Dementsprechend ist es eine Aufgabe der Seele, sich zur Fahrt in den Tod mit der Zierde der Wahrheit zu schmücken. So sagt Sokrates:

„Und darum darf denn auch jeder um seine Seele unbesorgt sein, der in seinem Leben den leiblichen Lüsten und allem äußeren Putz als wesensfremden Dingen, die seiner Überzeugung nach das Übel nur schlimmer machen, nichts nachgefragt, der sich dagegen der Lust am Lernen hingegeben und so seine Seele geschmückt hat, nicht mit fremden, sondern mit dem zu ihr gehörigen Schmuck, mit Besonnenheit, Gerechtigkeit, Tapferkeit, Freiheit und Wahrheit: so wartet er auf die Fahrt nach dem Hades, zum Aufbruch bereit, wenn das Schicksal ruft.“36

Wahrheit ist demnach ein höchstes Seelengut, das den Menschen zusammen mit anderen Tugenden zur Seelenfahrt in den Hades bestens bestellt und rüstet.
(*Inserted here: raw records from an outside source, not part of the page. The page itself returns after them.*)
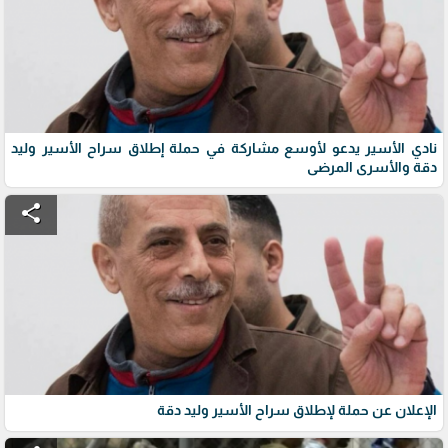
نادي الأسير يدعو لأوسع مشاركة في حملة إطلاق سراح الأسير وليد
دقة والأسرى المرضى
share
الإعلان عن حملة لإطلاق سراح الأسير وليد دقة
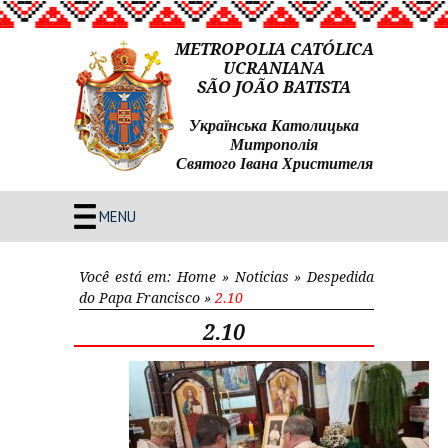
METROPOLIA CATÓLICA
UCRANIANA
SÃO JOÃO BATISTA
Українська Католицька
Митрополія
Святого Івана Христителя
MENU
Você está em:
Home
»
Noticias
»
Despedida
do Papa Francisco
»
2.10
2.10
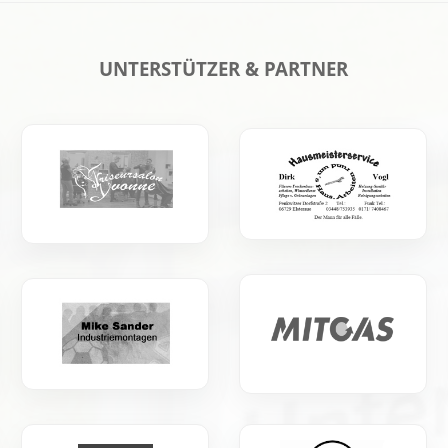
UNTERSTÜTZER & PARTNER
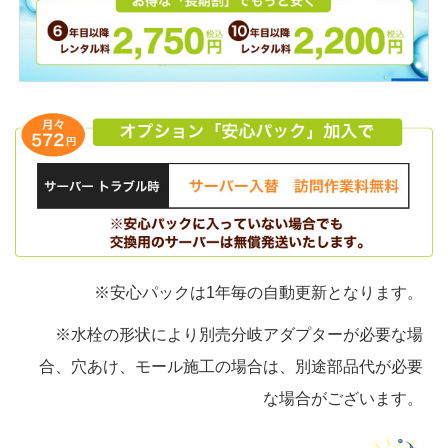
※安心パックは1年毎の自動更新となります。
※水栓の形状により別売分岐アダプターが必要な場
合、穴あけ、モール施工の場合は、別途部品代が必要
な場合がございます。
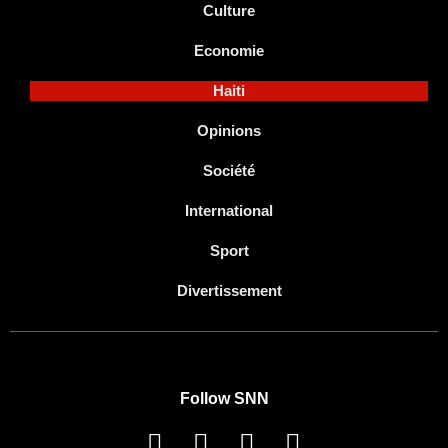
Culture
Economie
Haiti
Opinions
Société
International
Sport
Divertissement
Follow SNN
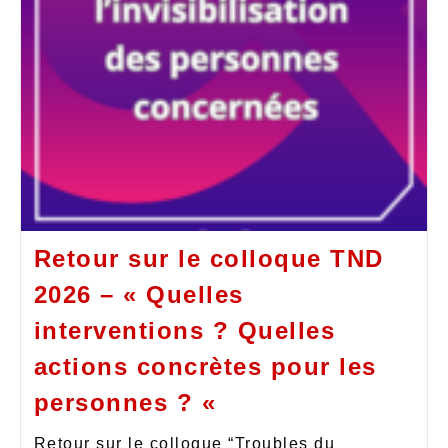
Retour sur le colloque TND
2026 – « Quelles
interventions ? Quelles
actions concrètes pour les
personnes ? «
Retour sur le colloque “Troubles du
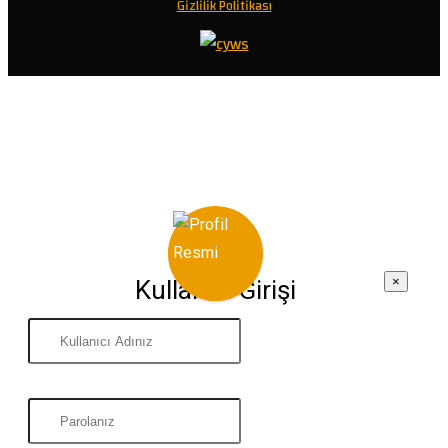
Gizlilik Politikası
×
Kullanıcı Girişi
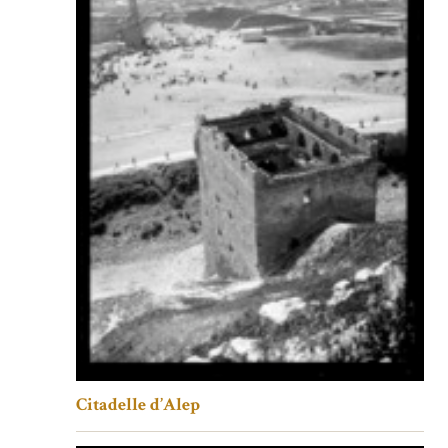
Citadelle d’Alep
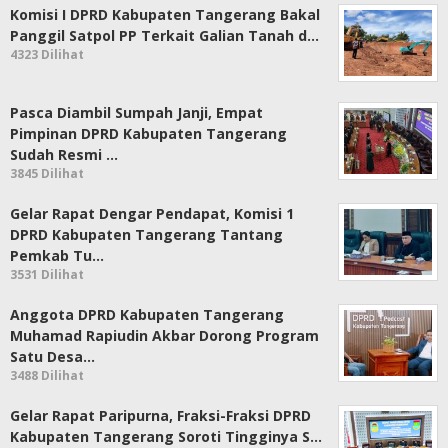
Komisi I DPRD Kabupaten Tangerang Bakal
Panggil Satpol PP Terkait Galian Tanah d…
4323 Dilihat
Pasca Diambil Sumpah Janji, Empat
Pimpinan DPRD Kabupaten Tangerang
Sudah Resmi …
3845 Dilihat
Gelar Rapat Dengar Pendapat, Komisi 1
DPRD Kabupaten Tangerang Tantang
Pemkab Tu…
3531 Dilihat
Anggota DPRD Kabupaten Tangerang
Muhamad Rapiudin Akbar Dorong Program
Satu Desa…
3488 Dilihat
Gelar Rapat Paripurna, Fraksi-Fraksi DPRD
Kabupaten Tangerang Soroti Tingginya S…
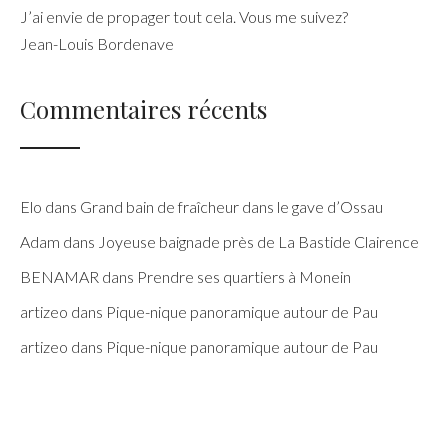
J’ai envie de propager tout cela. Vous me suivez?
Jean-Louis Bordenave
Commentaires récents
Elo
dans
Grand bain de fraîcheur dans le gave d’Ossau
Adam
dans
Joyeuse baignade près de La Bastide Clairence
BENAMAR
dans
Prendre ses quartiers à Monein
artizeo
dans
Pique-nique panoramique autour de Pau
artizeo
dans
Pique-nique panoramique autour de Pau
Darum aber kann die Wahrheit nicht mehr allein durch des Menschen Mund verbürgt werden. Daher greift Platon weiter aus und spricht davon, der Wahrheit des Seienden mithilfe des vernünftigen Denkens ansichtig zu werden. Das freilich erfordert eigene Anstrengung und Konzentration. So erzählt Sokrates:

„Nachdem ich es also aufgegeben hatte, die Dinge zu betrachten, … glaubte ich mich vorsehen zu müssen, daß mir nicht dasselbe widerfahre wie den Leuten, die eine Sonnenfinsternis beobachten und erforschen. Denn es kommt etwa vor, daß einige dabei ihr Augenlicht verlieren, wenn sie das Abbild der Sonne nicht im Wasser oder in etwas Derartigen betrachten. Etwas Ähnliches kam auch mir in den Sinn, und ich befürchtete, an meiner Seele völlig blind zu werden, wenn ich die Dinge mit meinen Augen betrachtete und wenn ich versuchte, sie mit jedem meiner Sinne zu erfassen. Ich beschloß daher, meine Zuflucht zu den Gedanken zu nehmen und in diesen die Wahrheit über das Seiende zu erforschen.“37

Das wahre Wesen des Seienden (τῶν ὄντων τὴν αλήθειαν = tôn óntôn tên altheian) aber liegt dem eigentlichen Sein der Wirklichkeit zugrunde: die Ideen. Insofern ist die Wahrheit immer zu unterscheiden von allen ihr zukommenden sinnlichen Erscheinungen: Wahres Sein und wirklicher Schein sind darum als zu unterscheidende Größen genuin der metaphysischen Philosophie als Wissenschaft aufgegeben. Deswegen aber reicht des Menschen Autorität nicht hin, für die Wahrheit selbst zu zeugen. Den eigenen Tod vor Augen, sagt darum Sokrates:

„Ihr aber, wenn ihr mir Folge leisten wollt, sollt euch weniger um Sokrates als vielmehr um die Wahrheit kümmern; wenn euch dünkt, ich sage etwas Richtiges, so stimmt mir zu; ist dies aber nicht der Fall, so bekämpft mich mit jedem Beweismittel, und nehmt euch in acht, daß ich nicht vor lauter Eifer mich selbst und euch zugleich täusche und wie eine Biene bei meinem Weggang einen Stachel ich euch zurücklasse.“38

Und auch in Der Staat wird die Wahrheit gänzlich aller anthropologischen Bindung enthoben. Im Schlusskapitel wird um der Wahrheit willen selbst der altehrwürdige Homer seiner bis dato hehren Autorität beraubt. So lässt Platon den Sokrates bekennen:

„Ich muß mit der Sprache herausrücken, erwiderte ich, obschon mich Liebe und Ehrerbietung, die ich seit meiner Jugend für Homer empfinde, am Reden hindern wollen. Denn er ist doch offenbar der erste Lehrer und Führer all dieser schönen tragischen Dichter gewesen. Aber man darf einen Mann nicht höher achten als die Wahrheit.“39

Insofern unternimmt es Platon in seiner mittleren Schaffenszeit, im emphatischen Sinne die Wahrheit, von allen personalen Autoritäten losgelöst, als überpersonale und uneingeschränkte Instanz für das richtige Denken ins Spiel zu bringen. Ziel seiner Wahrheitstheorie ist es, die Wahrheit als höchstes Gut für die Seele auszuweisen, die so für die Unsterblichkeit bestens bestellt werden kann.